Question sets are seamlessly incorporated into games and challenges to keep students engaged as they work through the quiz. Whether it’s a “Crypto Hack” challenge or a “Battle Royale,” the videogame element keeps kids motivated as they complete each question. Blooket offers users paid upgrades to unlock new challenges and avatars, but the free version still provides a number of fun choices.
Blooket provides feedback reports at the end of each quiz so that teachers can keep an eye on how students performed. Teachers can choose to randomize question order and can also allow students multiple tries, making this a great option for more informal checks on understanding.
While perhaps lacking the frills of the other options, Google Forms is an effective, free way to assign meaningful quizzes in an online classroom. Using the template available in the GSuite, teachers can create test questions on any topic, with the option to add images and reading passages as needed.
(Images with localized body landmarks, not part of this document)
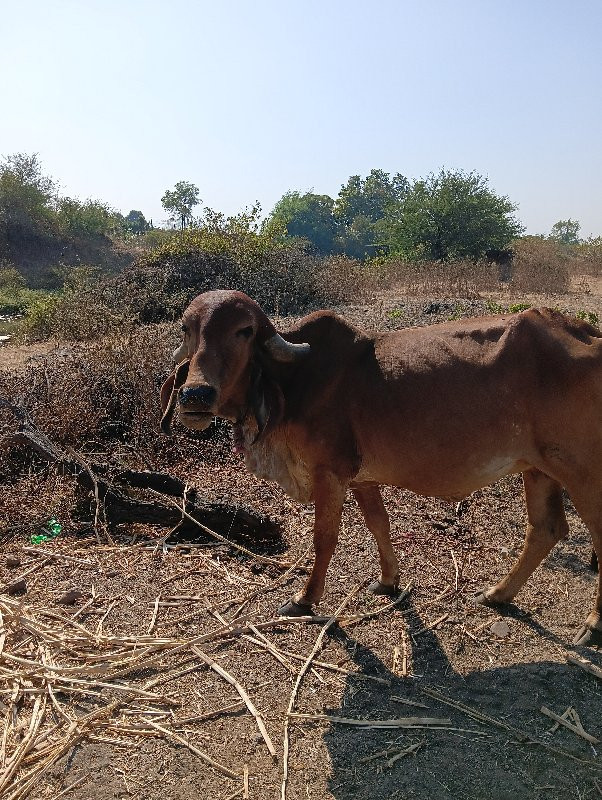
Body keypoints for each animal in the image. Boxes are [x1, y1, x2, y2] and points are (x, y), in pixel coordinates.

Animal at [159, 290, 600, 648]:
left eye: (244, 331)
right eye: (187, 328)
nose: (195, 395)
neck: (295, 380)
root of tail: (588, 333)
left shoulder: (329, 474)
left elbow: (324, 539)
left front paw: (305, 599)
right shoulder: (362, 479)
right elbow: (379, 525)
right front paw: (389, 581)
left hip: (583, 473)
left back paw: (592, 625)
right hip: (539, 468)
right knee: (545, 529)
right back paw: (497, 594)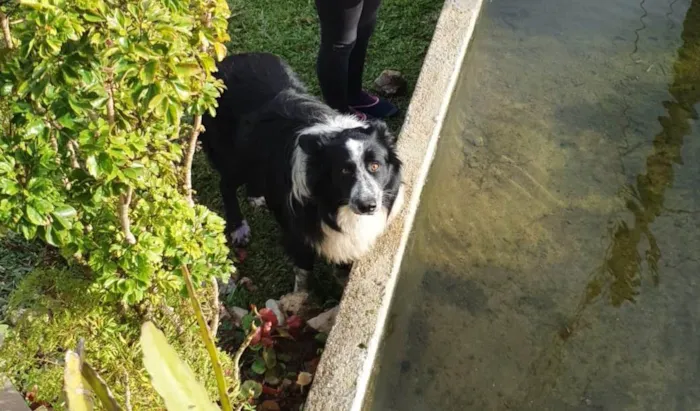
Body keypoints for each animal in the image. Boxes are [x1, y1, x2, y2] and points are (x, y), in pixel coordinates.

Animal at [197, 53, 404, 292]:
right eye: (344, 171)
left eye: (375, 166)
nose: (368, 206)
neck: (332, 203)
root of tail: (226, 60)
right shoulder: (298, 230)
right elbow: (303, 269)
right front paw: (301, 295)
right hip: (234, 157)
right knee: (226, 184)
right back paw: (238, 228)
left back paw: (256, 196)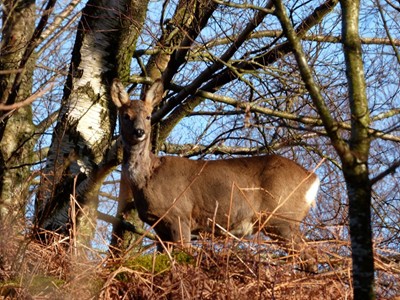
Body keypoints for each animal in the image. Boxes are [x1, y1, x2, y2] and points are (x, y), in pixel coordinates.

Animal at [111, 78, 320, 270]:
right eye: (126, 115)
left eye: (148, 116)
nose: (139, 132)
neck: (148, 177)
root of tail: (312, 178)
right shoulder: (160, 227)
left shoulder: (180, 215)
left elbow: (184, 254)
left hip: (282, 217)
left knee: (310, 255)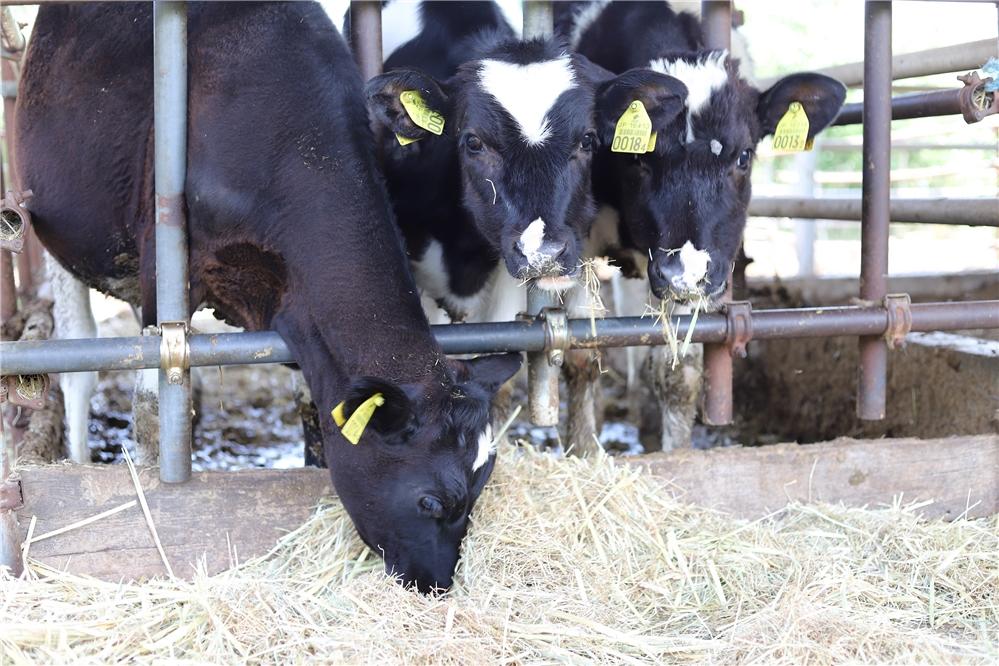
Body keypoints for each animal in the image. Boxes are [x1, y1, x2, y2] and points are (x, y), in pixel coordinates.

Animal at [17, 0, 524, 592]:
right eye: (431, 501)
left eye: (480, 489)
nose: (438, 584)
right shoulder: (162, 268)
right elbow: (152, 404)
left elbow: (314, 406)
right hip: (55, 233)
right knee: (79, 361)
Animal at [560, 0, 848, 448]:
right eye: (638, 157)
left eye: (744, 156)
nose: (685, 272)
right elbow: (582, 353)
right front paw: (585, 451)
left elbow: (678, 373)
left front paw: (674, 451)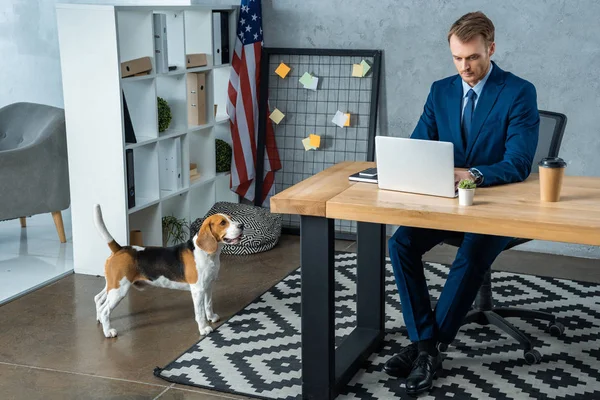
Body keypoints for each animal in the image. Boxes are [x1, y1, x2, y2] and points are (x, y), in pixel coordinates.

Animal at [92, 203, 243, 338]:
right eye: (223, 223)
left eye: (230, 218)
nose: (241, 226)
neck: (207, 253)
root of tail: (120, 248)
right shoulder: (198, 290)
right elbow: (200, 312)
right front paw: (204, 328)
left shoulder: (208, 286)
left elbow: (208, 304)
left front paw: (211, 317)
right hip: (119, 290)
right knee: (105, 310)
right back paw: (108, 331)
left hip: (112, 285)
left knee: (98, 299)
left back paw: (100, 321)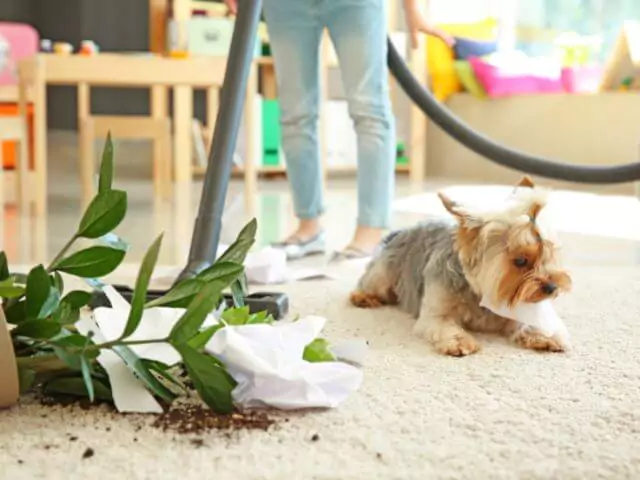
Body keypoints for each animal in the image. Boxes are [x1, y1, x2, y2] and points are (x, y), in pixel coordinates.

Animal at [352, 177, 572, 356]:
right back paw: (363, 297)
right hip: (383, 273)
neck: (480, 294)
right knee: (369, 282)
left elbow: (529, 323)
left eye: (550, 253)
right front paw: (459, 342)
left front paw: (545, 336)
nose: (552, 288)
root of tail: (399, 232)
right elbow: (444, 325)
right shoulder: (435, 314)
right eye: (520, 261)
Teachers can prevent cheating on Google Forms with a number of safeguards, including password protection, randomized question order, different “branches” or options for different students, and a wide array of question types, as opposed to just multiple choice (think short answer, matching, drag-and-drop, etc.).
When a student completes a Google Form, it is automatically graded and entered into the gradebook on Google Classroom, which takes a ton of work off of the teacher and gives students immediate feedback on how they’re doing. This is also helpful for parents who like to keep track of their child’s achievement in real time.
I’m a big believer in using online teaching tools to make life easier for both educators and students. With the right online resources, we can create a dynamic educational environment that caters to diverse learning styles and needs, while also saving ourselves time and frustration.
We know how much all classrooms benefit from all of the excellent resources listed above, but we’d love to hear about any other amazing options out there!
What are some of the best online teaching tools and resources you’ve used? Do you have any exciting ideas for how to use the ones mentioned here?